Energy savings in electric rail transport are important in order to increase energy efficiency and reduce its carbon footprint. This can be achieved by storing and using the energy generated during regenerative braking. The system described in this paper consists of a supercapacitor energy storage system (SC ESS), a bidirectional DC/DC converter, and an algorithm to control the energy flow. The proper design of the algorithm is critical for maximizing energy savings and stabilizing the power grid, and it affects the lifetime of the SC ESS. This paper presents an energy flow control algorithm based on Pontryagin’s minimum principle that balances maximum energy savings with maximum SC ESS lifetime. The algorithm also performs SC ESS recharging while the rail vehicle stops on inclines to reduce the impact of its next acceleration on the power grid.
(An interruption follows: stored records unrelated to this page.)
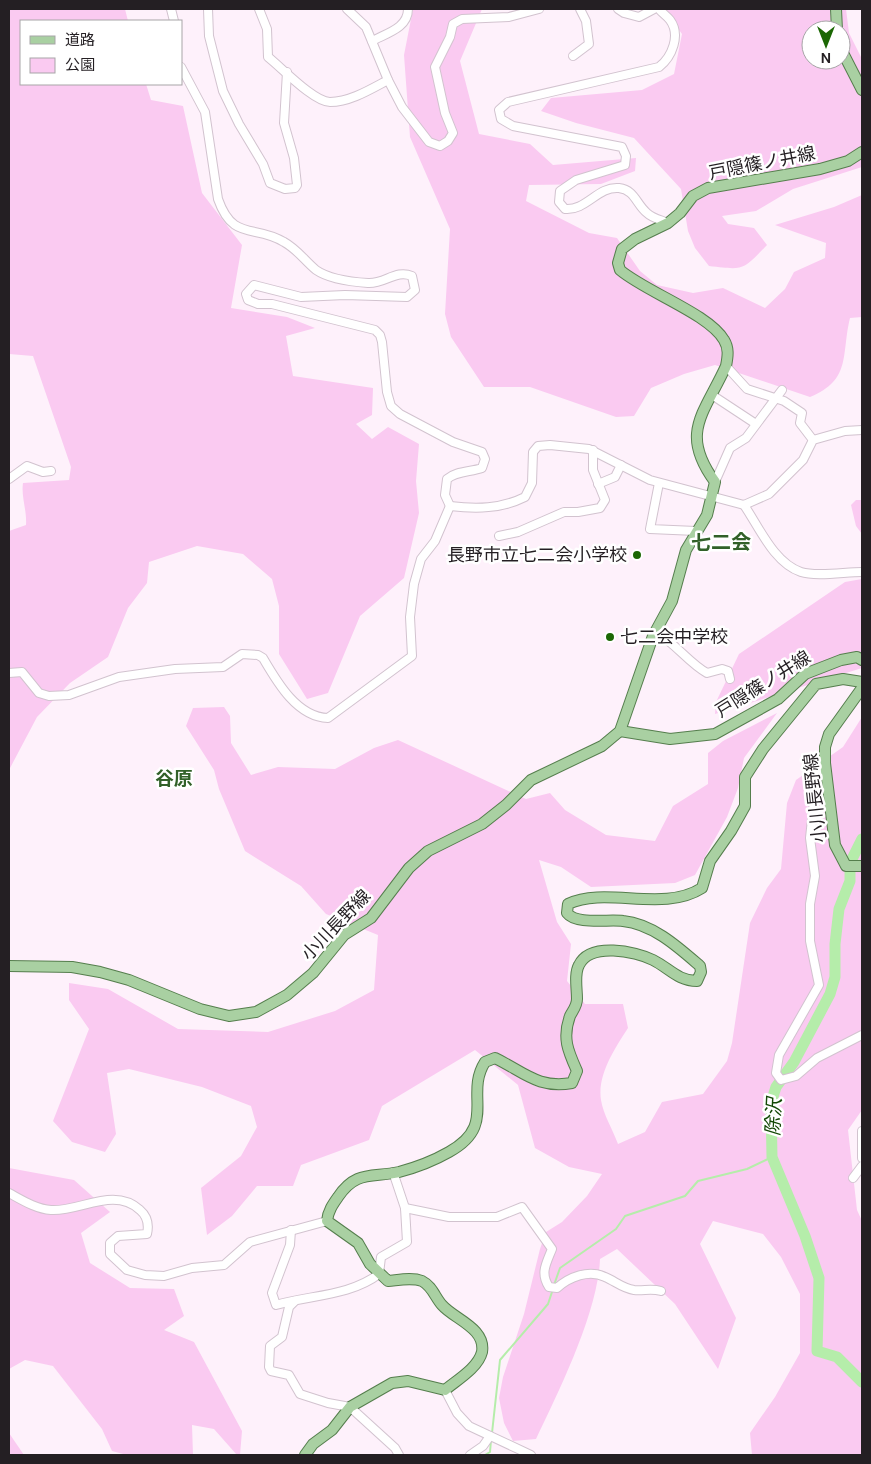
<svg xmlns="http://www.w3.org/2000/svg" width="871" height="1464" font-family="'DM Sans','Noto Sans JP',sans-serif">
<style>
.green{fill:#facaf1;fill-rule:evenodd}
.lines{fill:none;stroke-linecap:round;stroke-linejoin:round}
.stream{stroke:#b5edaa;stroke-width:2}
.river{stroke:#b5edaa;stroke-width:11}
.minor-casing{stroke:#d2c3cf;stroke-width:10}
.major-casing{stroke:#557e4d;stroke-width:12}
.minor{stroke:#fff;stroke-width:8}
.major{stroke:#a9d0a2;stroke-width:10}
.poi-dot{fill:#1b6704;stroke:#fff;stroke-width:2}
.labels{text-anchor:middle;stroke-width:5;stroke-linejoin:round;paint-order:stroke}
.street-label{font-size:18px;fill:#241f23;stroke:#fff}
.poi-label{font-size:18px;fill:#241f23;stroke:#fff;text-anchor:end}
.neighbourhood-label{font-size:19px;font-weight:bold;fill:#326129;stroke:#fff}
.water-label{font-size:19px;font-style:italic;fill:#134806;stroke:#fff}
.quarter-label{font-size:20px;font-weight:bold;fill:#326129;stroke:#fff}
</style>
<rect width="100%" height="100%" fill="#fef1fb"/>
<g class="green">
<path d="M 9,9 L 125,9 L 128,21 L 21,21 L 21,84 L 146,84 L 151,100 L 183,106 L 202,193 L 242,245 L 231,308 L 287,317 L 315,328 L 286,336 L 293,376 L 373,388 L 372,415 L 356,424 L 372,439 L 388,427 L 419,444 L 416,481 L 419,513 L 404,578 L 360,616 L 328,693 L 307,699 L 279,654 L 279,606 L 272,579 L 243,554 L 197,546 L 149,562 L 147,583 L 128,608 L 108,657 L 70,683 L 37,717 L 9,770 L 9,531 L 26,525 C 27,510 21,497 23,483 L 69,480 L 71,467 L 33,356 L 9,354 Z"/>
<path d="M 413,9 L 482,9 L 460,61 L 479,134 L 530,144 L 553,165 L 636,158 L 635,171 L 601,184 L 529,185 L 526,201 L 589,233 L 617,238 L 640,271 L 657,285 L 693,293 L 723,288 L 765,308 L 785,289 L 794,272 L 825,258 L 826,243 L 775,225 L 834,207 L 862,195 L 862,317 L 850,318 C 841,354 852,380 810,397 L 715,365 L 684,374 L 651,388 L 634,416 L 616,417 L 530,387 L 484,387 L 451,337 L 445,314 L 450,229 L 410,137 L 404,55 Z"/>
<path d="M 664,9 L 846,9 L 849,33 L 862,59 L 862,167 L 793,189 L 756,211 L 722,216 L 728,224 L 754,228 L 767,245 C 742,271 744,270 709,266 L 695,248 L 688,231 L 681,189 L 634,138 L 576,123 L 541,111 L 551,98 L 642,90 L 674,74 L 682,34 ZM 811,30 L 841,30 L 841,60 L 811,60 Z"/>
<path d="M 856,500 L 862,500 L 862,534 L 856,526 L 851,505 Z"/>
<path d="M 862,579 L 862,668 L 715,714 L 716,702 L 739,654 L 845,582 Z"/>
<path d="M 224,707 L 230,716 L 231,743 L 251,775 L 278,767 L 335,769 L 374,748 L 398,740 L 526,799 L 550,793 L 565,810 L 606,835 L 655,841 L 673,806 L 708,784 L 708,753 L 723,741 L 777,713 L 744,758 L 738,788 L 727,817 L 695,875 L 675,883 L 591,887 L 561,867 L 539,860 L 557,922 L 571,944 L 567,981 L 585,1004 L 623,1004 L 628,1028 C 615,1048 597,1075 601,1100 C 603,1114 613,1130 618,1144 L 645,1132 L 662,1102 L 703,1094 L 727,1061 L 732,1043 L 750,923 L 767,888 L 781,869 L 787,803 L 796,780 L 843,747 L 862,717 L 862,1110 L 848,1130 L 857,1210 L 862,1221 L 862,1455 L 752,1455 L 750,1433 L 775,1397 L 800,1353 L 800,1294 L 781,1257 L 763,1234 L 713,1221 L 700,1244 L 736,1318 L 718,1369 L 675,1304 L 617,1249 L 600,1259 C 598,1312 559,1391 536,1439 L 513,1441 L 504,1423 L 499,1398 L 503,1377 L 524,1314 L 540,1249 L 546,1232 L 562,1222 L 587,1196 L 602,1174 L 569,1167 L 535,1148 L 518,1085 L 475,1050 L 382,1106 L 369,1140 L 301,1165 L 293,1186 L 257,1186 L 232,1216 L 207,1235 L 201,1188 L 241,1156 L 257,1127 L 251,1106 L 202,1087 L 129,1069 L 107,1073 L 116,1134 L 105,1152 L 72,1142 L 53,1121 L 89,1029 L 69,1000 L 69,983 L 108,989 L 178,1029 L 268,1032 L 335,1011 L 374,990 L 378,935 L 326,914 L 301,886 L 245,851 L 219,789 L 214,770 L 186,726 L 193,708 Z"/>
<path d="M 9,1168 L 74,1180 L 110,1212 L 81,1233 L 90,1263 L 130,1288 L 174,1289 L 184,1316 L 164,1330 L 194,1342 L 242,1431 L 240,1455 L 237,1455 L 214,1429 L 192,1425 L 193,1455 L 127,1455 L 112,1451 L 102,1429 L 53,1366 L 25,1360 L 9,1369 Z"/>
<path d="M 9,1433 L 24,1455 L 9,1455 Z"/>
</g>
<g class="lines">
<g class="stream">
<path d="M 554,1285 L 560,1268 L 616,1229 L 625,1216 L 685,1196 L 698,1181 L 747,1169 L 772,1157"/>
<path d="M 492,1433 L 500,1360 L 548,1304 L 553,1289"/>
<path d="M 485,1455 L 490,1452 L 491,1440"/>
</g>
<path class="river" d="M 862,839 L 850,863 L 850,881 L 839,909 L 835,944 L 835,977 L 830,994 L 794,1062 L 776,1087 L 771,1103 L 772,1157 L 805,1236 L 819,1278 L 817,1351 L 837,1357 L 862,1382"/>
<g class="minor-casing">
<g id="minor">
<path d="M 171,9 L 174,21"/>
<path d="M 208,9 L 209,36 L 223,91 L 239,124 L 263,164 L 270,183 L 285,189 L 295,188 L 297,185 L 294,158 L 284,123 L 287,72"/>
<path d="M 259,9 L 267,29 L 268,57 C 282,68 314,102 330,102 C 350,102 371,89 388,80"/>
<path d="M 347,9 L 366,27 L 388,80 L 402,107 L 429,142 L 440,146 L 448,141 L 453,133 L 445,113 L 435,67 L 450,37 L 453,24 L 462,19 L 509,17 L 539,9"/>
<path d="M 618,9 L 624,13 L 639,17 L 654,9"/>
<path d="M 659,9 C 662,13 667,16 670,20 C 681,35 672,57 659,67 L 508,102 L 499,110 L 501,119 L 513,126 L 622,147 L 626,156 L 625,165 L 576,180 L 560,191 L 559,202 L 565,209 C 586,211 598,186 619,188 C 635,190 636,204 647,213 C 652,218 661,220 668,223"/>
<path d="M 372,41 C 387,33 408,28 408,9"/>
<path d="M 573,56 L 589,44 L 586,21 L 580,9"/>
<path d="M 181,67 L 205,112 L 218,199 C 233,242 255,224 284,242 C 297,249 305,261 316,270 C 329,279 353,282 368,283 C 385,284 396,269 412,276 L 415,290 L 407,297 L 345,295 L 301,297 L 254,285 L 246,294 L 248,300 L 258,304 L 272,304 L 375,330 L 380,335 L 382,342 L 387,392 L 391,406 L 400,414 L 453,442 L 482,452 L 485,459 L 482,468 C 471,472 456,471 447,479 L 445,495 L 450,506"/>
<path d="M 726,366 L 747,389 L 784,401 L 802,413 L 800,423 L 813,440"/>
<path d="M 712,395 L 756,424"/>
<path d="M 9,479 L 27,466 L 43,472 L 51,471"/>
<path d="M 715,482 L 730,448 L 746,438 L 782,390"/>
<path d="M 659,483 L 650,529 L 696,531"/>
<path d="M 598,484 L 615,477 L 621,465"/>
<path d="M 744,505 C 759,527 774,563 801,572 C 816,577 845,572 862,572"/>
<path d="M 450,506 C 476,509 501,509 525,497 L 532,483 L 533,452 L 538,446 L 550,445 L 589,449 L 650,480 L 744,505 L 769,494 L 803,460 L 813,440 L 845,431 L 862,430"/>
<path d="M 499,536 L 518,532 L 564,512 L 578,512 L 600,508 L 605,500 L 593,470 L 593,450"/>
<path d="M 656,632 C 675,643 690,664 707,673 L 722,669 L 728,671 L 730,679"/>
<path d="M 9,673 L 22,672 L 39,693 L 49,696 L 69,695 L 119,677 L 175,669 L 223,667 L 242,654 L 258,655 L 263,658 C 277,682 297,717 328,718 L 412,656 L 410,617 L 414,584 L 421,559 L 435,541 L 450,506"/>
<path d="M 825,763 L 817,773 L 810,838 L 815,876 L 810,904 L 810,941 L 819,985 L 779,1055 L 776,1073 L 781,1080 L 796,1076 L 817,1058 L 862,1035"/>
<path d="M 862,1131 L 862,1158"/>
<path d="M 853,1178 L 862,1166"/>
<path d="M 9,1193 C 22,1200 36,1209 51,1210 C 80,1212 114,1186 140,1210 C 147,1216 149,1225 147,1234 L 118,1236 L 110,1243 L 110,1254 L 127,1270 L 145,1275 L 164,1276 L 192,1268 L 224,1265 L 250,1242 L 327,1221"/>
<path d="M 405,1208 L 449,1217 L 497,1217 L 522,1207 L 552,1249 C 546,1264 540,1273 549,1287 L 557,1288 C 569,1277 589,1269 605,1277 C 615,1281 622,1288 634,1290 C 644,1291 651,1288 661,1291"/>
<path d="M 291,1230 L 290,1245 L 272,1293 L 276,1305 C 310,1295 350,1296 379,1274 L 381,1257 L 407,1242 L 405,1208 L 393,1172"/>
<path d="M 295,1301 L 289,1307 L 282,1337 L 270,1346 L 269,1367 L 271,1371 L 289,1375 L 300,1394 L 328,1403 L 350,1407 L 395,1448 L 399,1455"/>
<path d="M 445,1390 L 457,1413 L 469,1426 L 531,1455"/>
<path d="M 470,1455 L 483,1446 L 490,1436"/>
</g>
</g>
<g class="major-casing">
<g id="major">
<path d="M 836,9 L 837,30"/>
<path d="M 841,49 L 862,90"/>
<path d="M 862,688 L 829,734 L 825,747 L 825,763 L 835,845 L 846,866 L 862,866"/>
<path d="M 620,731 L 670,739 L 715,734 L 778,699 L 805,674 L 841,660 L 857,657 L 862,660"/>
<path d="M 9,966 L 72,967 L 100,972 L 129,980 L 200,1009 L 229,1016 L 256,1012 L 287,995 L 313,973 L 344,935 L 371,918 L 409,868 L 428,851 L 482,824 L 506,805 L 531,780 L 602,746 L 620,731 L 653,636 L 672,601 L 686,550 L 707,515 L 715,482 C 679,433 704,414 726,366 C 728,356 729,348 724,340 C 709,314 646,292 620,270 L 618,263 L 622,249 L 635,239 L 668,223 L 680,213 L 693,196 L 708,188 L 820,169 L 848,161 L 862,152"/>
<path d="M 305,1455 L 313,1444 L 332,1430 L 350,1407 L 392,1383 L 408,1381 L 445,1390 C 457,1380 478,1368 482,1352 C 486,1328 454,1319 442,1305 C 435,1297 432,1286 422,1281 C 412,1277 399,1280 388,1281 L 370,1264 L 358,1243 L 327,1221 C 328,1211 333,1204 338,1197 C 356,1170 372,1178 399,1172 C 414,1168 435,1160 449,1152 C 498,1125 464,1095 485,1062 L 495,1058 C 524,1072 538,1089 572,1083 L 577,1071 C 568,1051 562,1038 570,1016 C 573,1010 577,1006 577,999 C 577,988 574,974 579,965 C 590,942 635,951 653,960 C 669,968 678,981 697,981 L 701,972 L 700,966 C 678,947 653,924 623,921 C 609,919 576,925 567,913 L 568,904 C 606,886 663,913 702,888 L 710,861 L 731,831 L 745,806 L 745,777 L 763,749 L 816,684 L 843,679 L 862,682"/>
</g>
</g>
<use href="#minor" class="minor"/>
<use href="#major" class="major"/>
</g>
<g class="poi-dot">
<circle cx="637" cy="555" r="5"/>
<circle cx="610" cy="637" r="5"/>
</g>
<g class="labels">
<g class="street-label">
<text transform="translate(762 163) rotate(-11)" y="6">戸隠篠ノ井線</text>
<text transform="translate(763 684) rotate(-32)" y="6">戸隠篠ノ井線</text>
<text transform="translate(815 798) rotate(-96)" y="6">小川長野線</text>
<text transform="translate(336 925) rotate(-46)" y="6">小川長野線</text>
</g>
<g class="poi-label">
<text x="627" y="561">長野市立七二会小学校</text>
<text x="620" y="643" text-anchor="start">七二会中学校</text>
</g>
<g class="neighbourhood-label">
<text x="174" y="785">谷原</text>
</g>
<g class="water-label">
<text transform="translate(773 1117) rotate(-87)" y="7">除沢</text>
</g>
<g class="quarter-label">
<text x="721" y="549">七二会</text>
</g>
</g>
<rect width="871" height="1464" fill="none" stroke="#241f23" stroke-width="20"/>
<rect x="20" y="20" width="162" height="65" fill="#ffffff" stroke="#a7a5a7"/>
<rect x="30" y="36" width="25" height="8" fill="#a9d0a2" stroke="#a7a5a7"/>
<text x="65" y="45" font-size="15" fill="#241f23">道路</text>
<rect x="30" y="58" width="25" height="15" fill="#facaf1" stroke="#a7a5a7"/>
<text x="65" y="70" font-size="15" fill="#241f23">公園</text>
<g transform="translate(826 45) rotate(180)"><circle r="24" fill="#ffffff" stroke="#a7a5a7"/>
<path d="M0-4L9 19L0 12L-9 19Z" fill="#1b6704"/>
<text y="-8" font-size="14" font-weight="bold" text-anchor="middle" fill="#241f23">N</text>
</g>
</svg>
To validate the algorithm, offline simulations are performed using real tram speed measurements. The results are then verified with a real-time laboratory emulation setup with HIL simulation. The tram and power grid are emulated with LiFePO4 batteries, while the SC ESS is emulated with a supercapacitor. The proposed algorithm controls a three-phase converter that enables energy exchange between the batteries and the supercapacitor. The results show that the proposed algorithm is feasible in real time and that it can be used under real operating conditions.